As a long time Pythonista I was going to push back against your suggestion that Python didn't have much momentum until recently, but then I looked at the historic graph on https://www.tiobe.com/tiobe-index/ and yeah, Python's current huge rise in popularity didn't really get started until around 2018.

(TIOBE's methodology is a bit questionable though, as far as I can tell it's almost entirely based on how many search engine hits they get for "X programming". https://www.tiobe.com/tiobe-index/programminglanguages_defin...)

Yes, TIOBE is garbage. The biggest problem is that because they're coy about methodology we don't even know what we're talking about. Rust's "Most Loved" Stack Overflow numbers were at least a specific thing where you can say OK that doesn't mean there's more Rust software or that Rust programmers get paid more, apparently the people programming in Rust really like Rust, more so than say, Python programmers loved Python - so that's good to know, but it's that and not anything else.

Tiobe is garbage.
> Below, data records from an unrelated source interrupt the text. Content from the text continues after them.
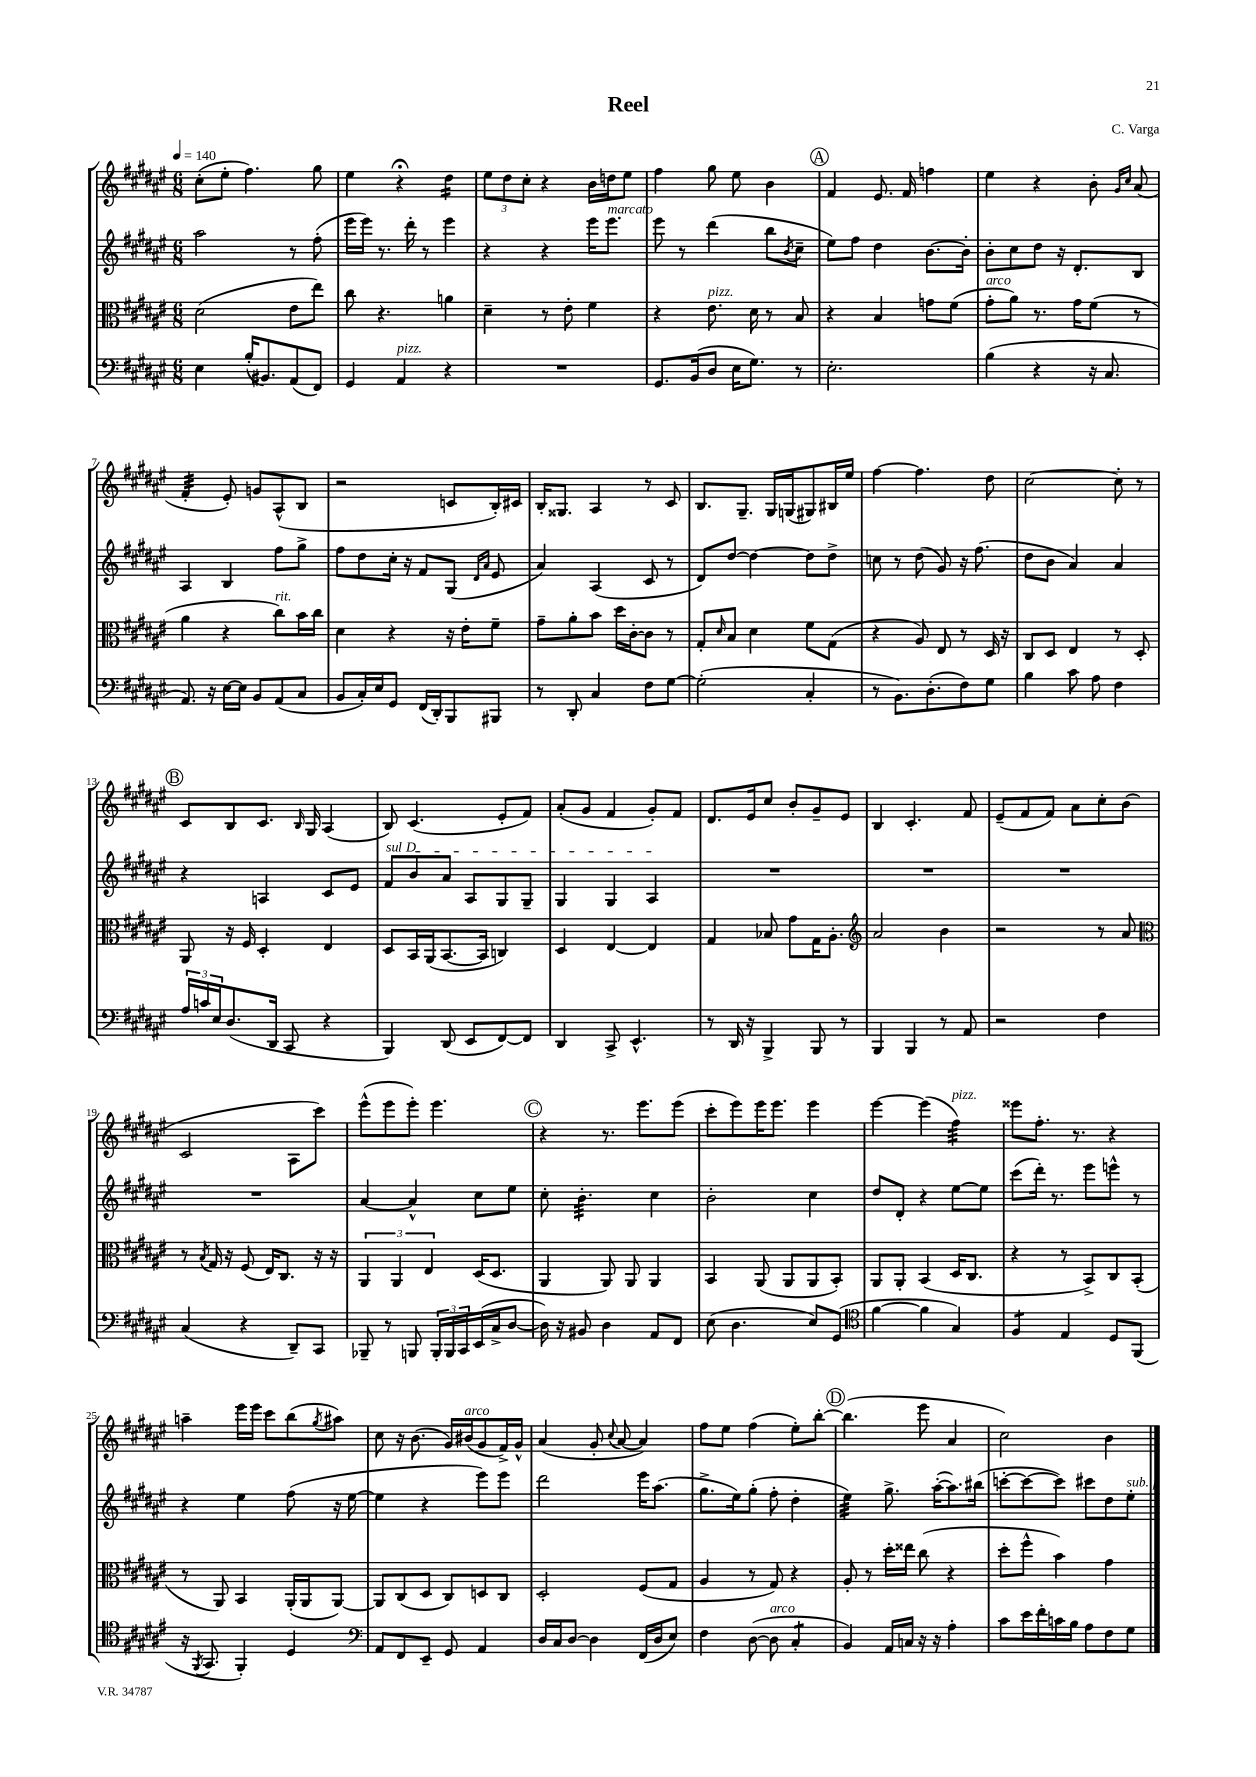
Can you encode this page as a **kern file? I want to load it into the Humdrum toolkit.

**kern	**kern	**kern	**kern
*staff4	*staff3	*staff2	*staff1
*clefF4	*clefC3	*clefG2	*clefG2
*k[f#c#g#d#a#e#]	*k[f#c#g#d#a#e#]	*k[f#c#g#d#a#e#]	*k[f#c#g#d#a#e#]
*M6/8	*M6/8	*M6/8	*M6/8
*MM140	*MM140	*MM140	*MM140
4E#\	(2d#\	2aa#\	(8cc#'\L
.	.	.	8ee#'\J
(16B'/LK	.	.	4.ff#\)
8.BB#/)	.	.	.
(8AA#/	8e#\L	8r	.
8FF#/J)	8ee#\J)	(8ff#'\	8gg#\
=	=	=	=
4GG#/	8cc#\	16eee#\LL	4ee#\
.	.	16eee#\JJ)	.
.	4.r	8.r	.
4AA#/	.	.	4r;
.	.	16ddd#'\	.
.	.	8r	.
4r	4a\	4eee#\	4dd#\
=	=	=	=
2.r	4d#~\	4r	12ee#\L
.	.	.	12dd#\
.	.	.	12cc#'\J
.	8r	4r	4r
.	8e#'\	.	.
.	4f#\	16eee#\LK	16b\LL
.	.	8.eee#\J	16dd\J
.	.	.	8ee#\J
=	=	=	=
8.GG#/L	4r	8eee#\	4ff#\
.	.	8r	.
(16BB/k	.	.	.
8D#/J	8.e#\	(4ddd#\	8gg#\
16E#\LK	.	.	8ee#\
8.G#\J)	16d#\	.	.
.	8r	8bb\L	4b\
.	.	8qb/	.
8r	8B/	8cc#~\J	.
=	=	=	=
2.E#'\	4r	8ee#\L)	4f#/
.	.	8ff#\J	.
.	4B/	4dd#\	8.e#/
.	.	.	16f#/
.	8g\L	[8.b\L	4ff\
.	(8f#\J	.	.
.	.	16b'\]Jk	.
=	=	=	=
(4B\	8g#'\L	8b'\L	4ee#\
.	8a#\J)	8cc#\	.
4r	8.r	8dd#\J	4r
.	.	16r	.
.	16g#\LK	8.d#'/L	.
16r	(8f#\J	.	8b'\
8.C#/	.	.	.
.	.	.	16qqg#/LL
.	.	.	16qqcc#/JJ
.	8r	8B/J	(8a#/
=	=	=	=
8.AA#/)	4a#\	4A#/	4f#'/
16r	.	.	.
[16E#\LL	4r	4B/	8e#'/)
16E#\]JJ	.	.	.
8BB/L	.	.	8g/L
(8AA#/	8cc#\L)	8ff#\L	(8A#^^/
8C#/J	16b\L	8gg#^\J	8B/J
.	16cc#\JJ	.	.
=	=	=	=
8BB/L	4d#\	8ff#\L	2r
16C#'/L)	.	8dd#\	.
16E#/J	.	.	.
8GG#/J	4r	16cc#'\Jk	.
.	.	16r	.
(16FF#/LL	.	8f#/L	.
16DD#'/J)	.	.	.
8BBB/	16r	(8G#/J	8c/L
.	16e#'\LK	.	.
.	.	16qqd#/LL	.
.	.	16qqa#/JJ	.
8BBB#/J	8f#~\J	8e#/	16B'/L)
.	.	.	16c#/JJ
=	=	=	=
8r	8g#~\L	4a#/)	16B'/LK
.	.	.	8.G##/J
8DD#'/	8a#'\	.	.
4C#/	8b\J	(4A#/	4A#/
.	16dd#\LL	.	.
.	[16c#'\J	.	.
8F#\L	8c#\]J	8c#/	8r
[8G#\J	8r	8r	8c#/
=	=	=	=
(2G#'\]	8G#'/L	8d#/L)	8.B/L
.	16qqd#/	.	.
.	8B/J	[8dd#/J	.
.	.	.	8.G#~/J
.	4d#\	4dd#\_	.
.	.	.	16G#/LL
.	.	.	(16G/J
4C#'/	8f#\L	8dd#\]L	8G#/)
.	(8G#\J	8dd#^\J	16B#/L
.	.	.	16ee#/JJ
=	=	=	=
8r	4r	8cc\	[4ff#\
8.BB\L)	.	8r	.
.	8A#/)	(8dd#\	4.ff#\]
(8.D#'\	.	.	.
.	8E#/	8g#/)	.
8F#\)	8r	16r	.
.	.	(8.ff#\	.
8G#\J	16D#/	.	8dd#\
.	16r	.	.
=	=	=	=
4B\	8C#/L	8dd#\L	[2cc#\
.	8D#/J	8b\J	.
8c#\	4E#/	4a#/)	.
8A#\	.	.	.
4F#\	8r	4a#/	8cc#'\]
.	8D#'/	.	8r
=	=	=	=
24A#/LL	8AA#/	4r	8c#/L
24c/	.	.	.
24E#/J	.	.	.
(8.D#/	16r	.	8B/
.	16F#/	.	.
.	4D#'/	4A/	8.c#/J
16DD#/Jk	.	.	.
8CC#/	.	.	.
.	.	.	16qqB/
.	.	.	16G#/
4r	4E#/	8c#/L	(4A#/
.	.	8e#/J	.
=	=	=	=
4BBB/)	8D#/L	8f#/L	8B/)
.	16BB/L	8b/	(4.c#/
.	(16AA#/J	.	.
(8DD#/	[8.BB/	8a#/J	.
8EE#/L	.	8A#/L	.
.	16BB/]Jk	.	.
[8FF#/)	4C/)	8G#/	8e#'/L
8FF#/]J	.	8G#~/J	8f#/J)
=	=	=	=
4DD#/	4D#/	4G#/	(8a#'/L
.	.	.	8g#/J
8CC#^/	[4E#/	4G#/	4f#/
4.EE#^^/	.	.	.
.	4E#/]	4A#/	8g#'/L)
.	.	.	8f#/J
=	=	=	=
8r	4G#/	2.r	8.d#/L
16DD#/	.	.	.
16r	.	.	16e#/k
4BBB^/	8B-/	.	8cc#/J
.	8g#\L	.	8b'/L
8BBB/	16G#\K	.	8g#~/
.	8.A#'\J	.	.
8r	.	.	8e#/J
=	=	=	=
*	*clefG2	*	*
4BBB/	2a#/	2.r	4B/
4BBB/	.	.	4.c#'/
8r	4b\	.	.
8AA#/	.	.	8f#/
=	=	=	=
2r	2r	2.r	(8e#~/L
.	.	.	8f#/
.	.	.	8f#/J)
.	.	.	8a#\L
4F#\	8r	.	8cc#'\
.	8a#/	.	(8b\J
=	=	=	=
*	*clefC3	*	*
(4C#/	8r	2.r	2c#/
.	8qB/	.	.
.	16G#/	.	.
.	16r	.	.
4r	(8F#/	.	.
.	16E#/LK)	.	.
.	8.C#/J	.	.
8DD#~/L)	.	.	8A#\L
8CC#/J	16r	.	8ccc#\J)
.	16r	.	.
=	=	=	=
8BBB-~/	6AA#/	[4a#/	(8eee#^^\L
8r	.	.	8eee#\
.	6AA#/	.	.
8BBB/	.	4a#^^/]	8eee#'\J)
.	6E#/	.	.
24BBB'/LL	.	.	4.eee#\
24BBB/	.	.	.
24CC#/	.	.	.
(16EE#/	(16D#/LK	8cc#\L	.
16C#^/J	8.D#/J	.	.
[8D#/J	.	8ee#\J	.
=	=	=	=
16D#\])	4AA#/	8cc#'\	4r
16r	.	.	.
8BB#/	.	4.b'\	.
4D#\	8AA#/)	.	8.r
.	8AA#/	.	.
.	.	.	8.eee#\L
8AA#/L	4AA#/	4cc#\	.
8FF#/J	.	.	(8eee#\J
=	=	=	=
(8E#\	4BB/	2b'\	8ccc#'\L
4.D#\	.	.	8eee#\)
.	(8AA#/	.	16eee#\K
.	.	.	8.eee#\J
.	8AA#/L	.	.
8E#/L)	8AA#/	4cc#\	4eee#\
(8GG#/J	8BB'/J)	.	.
=	=	=	=
*clefC4	*	*	*
[4f#\	8AA#/L	8dd#/L	[4eee#\
.	8AA#'/J	8d#'/J	.
4f#\]	(4BB/	4r	(4eee#\]
4G#/)	16D#/LK	[8ee#\L	4ff#\)
.	8.C#/J	.	.
.	.	8ee#\]J	.
=	=	=	=
4F#/	4r	(8ccc#\L	8eee##\L
.	.	16ddd#'\Jk)	8.ff#'\J
.	.	8.r	.
4E#/	8r	.	.
.	.	.	8.r
.	8BB^/L)	8eee#\L	.
8D#/L	8C#/	8eee^^\J	4r
(8FF#/J	(8BB'/J	8r	.
=	=	=	=
16r	8r	4r	4aa~\
8qFF#/	.	.	.
8.GG#/	.	.	.
.	8AA#/)	.	.
4FF#'/)	4BB/	4ee#\	16eee#\LL
.	.	.	16eee#\JJ
.	.	.	8ccc#\L
4D#/	(16AA#'/LL	(8ff#\	(8bb\
.	16AA#/J	.	.
.	.	.	8qgg#/
.	[8AA#/J)	16r	8aa#\J)
.	.	[16ee#\	.
=	=	=	=
*clefF4	*	*	*
8AA#/L	8AA#/]L	4ee#\]	8cc#\
8FF#/	(8C#/	.	16r
.	.	.	(8.b\
8EE#~/J	8D#/J	4r	.
8GG#/	8C#/L)	.	16g#/LL)
.	.	.	(16b#/J
4AA#/	8D/	8eee#\L)	8g#/
.	8C#/J	8eee#\J	16f#^/L)
.	.	.	16g#^^/JJ
=	=	=	=
16D#/LL	2D#'/	2ddd#\	(4a#/
16C#/J	.	.	.
[8D#/J	.	.	.
4D#\]	.	.	8g#'/
.	.	.	8qqcc#/
.	.	.	[8a#/
(16FF#/LL	(8F#/L	16eee#\LK	4a#/])
16D#/J	.	(8.aa#\J	.
8E#/J)	8G#/J	.	.
=	=	=	=
4F#\	4A#/	8.gg#^\L	8ff#\L
.	.	.	8ee#\J
.	.	16ee#\k)	.
([8D#\	8r	(8gg#'\J	(4ff#\
8D#\]	8G#/)	8ff#'\	.
4C#'/	4r	4dd#'\	8ee#'\L)
.	.	.	[8bb'\J
=	=	=	=
4BB/)	8A#'/	4ee#\)	(4.bb\]
.	8r	.	.
16AA#/LL	16dd#'\LL	8.gg#^\	.
16C/JJ	16ee##\JJ	.	.
16r	(8cc#\	.	8eee#\
16r	.	([16aa#'\LK	.
4A#'\	4r	8.aa#\])	4a#/
.	.	(16bb#\Jk	.
=	=	=	=
8c#\L	8dd#'\L	[8ccc'\L	2cc#\)
16e#\L	8ff#^^\J	8ccc\_	.
16f#'\	.	.	.
16c\	4b\)	8ccc\]J)	.
16B\JJ	.	.	.
8A#\L	.	8ccc#\L	.
8F#\	4g#\	8dd#\	4b\
8G#\J	.	8ee#'\J	.
==	==	==	==
*-	*-	*-	*-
I remember Python making waves since 2005 with Google using it and such.

From what I can tell it wasn't as prominent as it has been recently, with being a popular pick for random projects that weren't just gluing things together. The big companies that used it were perfectly happy specializing the interpreter to their use case instead of upstreaming general improvements

python had momentum until the 2->3 transition put a huge damper on it around 2012-2016.

Python got lucky with the machine learning community using Python. (Thank you TensorFlow and PyTorch, and the SciPy community for saving Python.)
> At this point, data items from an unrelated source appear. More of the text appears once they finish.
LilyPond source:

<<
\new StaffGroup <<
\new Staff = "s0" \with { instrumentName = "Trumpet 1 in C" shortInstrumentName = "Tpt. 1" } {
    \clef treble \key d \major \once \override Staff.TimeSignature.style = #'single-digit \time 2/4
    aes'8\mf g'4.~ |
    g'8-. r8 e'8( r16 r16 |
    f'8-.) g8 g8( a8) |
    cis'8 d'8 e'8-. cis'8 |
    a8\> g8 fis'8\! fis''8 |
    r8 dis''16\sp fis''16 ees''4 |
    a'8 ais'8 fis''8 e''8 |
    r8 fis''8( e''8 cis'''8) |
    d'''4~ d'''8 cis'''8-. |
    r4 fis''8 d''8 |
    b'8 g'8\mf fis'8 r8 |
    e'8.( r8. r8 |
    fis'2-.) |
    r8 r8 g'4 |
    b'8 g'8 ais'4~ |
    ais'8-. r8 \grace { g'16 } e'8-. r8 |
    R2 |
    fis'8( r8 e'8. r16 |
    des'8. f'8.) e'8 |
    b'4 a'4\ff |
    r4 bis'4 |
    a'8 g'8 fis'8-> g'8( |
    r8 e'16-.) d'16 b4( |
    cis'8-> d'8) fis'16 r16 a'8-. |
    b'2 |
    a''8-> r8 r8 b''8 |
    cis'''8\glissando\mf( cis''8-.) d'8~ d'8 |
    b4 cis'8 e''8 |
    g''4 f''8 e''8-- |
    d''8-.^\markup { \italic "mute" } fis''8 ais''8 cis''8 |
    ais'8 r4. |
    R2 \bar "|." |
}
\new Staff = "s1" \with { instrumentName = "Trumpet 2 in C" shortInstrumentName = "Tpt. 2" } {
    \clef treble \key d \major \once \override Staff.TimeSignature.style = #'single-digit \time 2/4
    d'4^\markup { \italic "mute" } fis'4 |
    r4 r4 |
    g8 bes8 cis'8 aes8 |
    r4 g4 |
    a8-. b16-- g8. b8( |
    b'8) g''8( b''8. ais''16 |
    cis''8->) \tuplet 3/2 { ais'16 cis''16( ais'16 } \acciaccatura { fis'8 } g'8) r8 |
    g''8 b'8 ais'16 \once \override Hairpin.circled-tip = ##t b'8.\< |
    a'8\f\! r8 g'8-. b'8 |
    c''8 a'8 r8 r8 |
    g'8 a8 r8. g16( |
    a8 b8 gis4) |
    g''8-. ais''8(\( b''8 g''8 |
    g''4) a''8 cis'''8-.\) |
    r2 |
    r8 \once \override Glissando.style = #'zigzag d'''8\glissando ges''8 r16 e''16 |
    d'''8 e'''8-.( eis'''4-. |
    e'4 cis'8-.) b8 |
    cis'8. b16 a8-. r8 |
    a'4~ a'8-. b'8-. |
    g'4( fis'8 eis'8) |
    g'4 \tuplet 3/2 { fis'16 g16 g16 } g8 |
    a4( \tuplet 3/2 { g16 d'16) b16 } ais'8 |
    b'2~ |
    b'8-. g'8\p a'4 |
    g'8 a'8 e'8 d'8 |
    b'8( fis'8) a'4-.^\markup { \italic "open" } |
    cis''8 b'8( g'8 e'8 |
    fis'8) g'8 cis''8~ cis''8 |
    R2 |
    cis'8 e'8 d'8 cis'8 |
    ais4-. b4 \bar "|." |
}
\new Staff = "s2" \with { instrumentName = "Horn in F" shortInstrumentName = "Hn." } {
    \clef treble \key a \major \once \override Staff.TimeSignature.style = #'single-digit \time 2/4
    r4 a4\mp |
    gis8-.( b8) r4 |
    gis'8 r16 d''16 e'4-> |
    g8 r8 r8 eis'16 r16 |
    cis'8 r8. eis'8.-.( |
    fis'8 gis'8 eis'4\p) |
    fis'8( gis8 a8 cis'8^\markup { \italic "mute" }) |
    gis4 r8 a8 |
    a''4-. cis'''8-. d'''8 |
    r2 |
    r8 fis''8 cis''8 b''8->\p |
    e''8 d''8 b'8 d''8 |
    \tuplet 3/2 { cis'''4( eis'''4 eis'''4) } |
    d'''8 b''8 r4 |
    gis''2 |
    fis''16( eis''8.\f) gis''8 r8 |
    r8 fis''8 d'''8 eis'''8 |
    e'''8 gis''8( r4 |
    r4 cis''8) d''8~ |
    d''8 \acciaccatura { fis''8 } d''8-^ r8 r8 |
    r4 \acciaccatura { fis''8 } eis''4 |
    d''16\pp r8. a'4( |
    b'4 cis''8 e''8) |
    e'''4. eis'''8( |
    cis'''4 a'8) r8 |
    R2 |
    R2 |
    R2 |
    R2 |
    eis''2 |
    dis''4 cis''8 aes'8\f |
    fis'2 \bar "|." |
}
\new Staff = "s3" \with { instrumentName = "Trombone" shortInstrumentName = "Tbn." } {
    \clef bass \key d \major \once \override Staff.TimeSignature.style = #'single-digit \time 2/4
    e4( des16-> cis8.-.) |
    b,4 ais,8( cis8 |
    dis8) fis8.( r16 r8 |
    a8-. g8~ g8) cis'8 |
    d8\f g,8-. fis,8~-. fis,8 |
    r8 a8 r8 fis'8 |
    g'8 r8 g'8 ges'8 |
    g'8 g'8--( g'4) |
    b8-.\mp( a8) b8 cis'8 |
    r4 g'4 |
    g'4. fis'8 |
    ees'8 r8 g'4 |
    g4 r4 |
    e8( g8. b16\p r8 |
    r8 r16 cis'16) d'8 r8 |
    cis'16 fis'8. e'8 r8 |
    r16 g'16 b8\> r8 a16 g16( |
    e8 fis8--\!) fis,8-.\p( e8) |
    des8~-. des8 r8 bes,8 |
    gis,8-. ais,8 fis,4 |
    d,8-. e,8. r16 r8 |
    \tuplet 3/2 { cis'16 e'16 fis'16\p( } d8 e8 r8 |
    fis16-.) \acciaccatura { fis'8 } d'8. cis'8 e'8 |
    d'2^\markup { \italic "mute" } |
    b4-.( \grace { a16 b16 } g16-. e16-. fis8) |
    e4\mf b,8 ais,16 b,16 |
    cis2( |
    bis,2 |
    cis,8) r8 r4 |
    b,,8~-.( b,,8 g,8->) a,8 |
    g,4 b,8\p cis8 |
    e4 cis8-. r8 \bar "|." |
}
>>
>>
> There are efforts to speed it up

Well, the extensions are going to complicate this a lot.

A fast JIT interpreter cannot reach into a library and do its magic there the way HotSpot/V8 can with native Java/JS code.

The reason why people don't always use abi3 is because not everything that can be done with the full API is even possible with the limited one, and some things that are possible carry a significant perf hit.

I think that's a reason, but I don't think it's the main one: the main one is that native builds don't generally default to abi3, so people (1) publish larger matrices than they actually need to, and (2) end up depending on non-abi3 constructs when abi3 ones are available.

(I don't know if this is the reason in Torch's case or not, but I know from experience that it's the reason for many other popular Python packages.)

Yes, you're right; I should have clarified my comment with, "people who know the difference to begin with", which is something one needs to learn first (and very few tutorials etc on Python native modules even mention the limited API).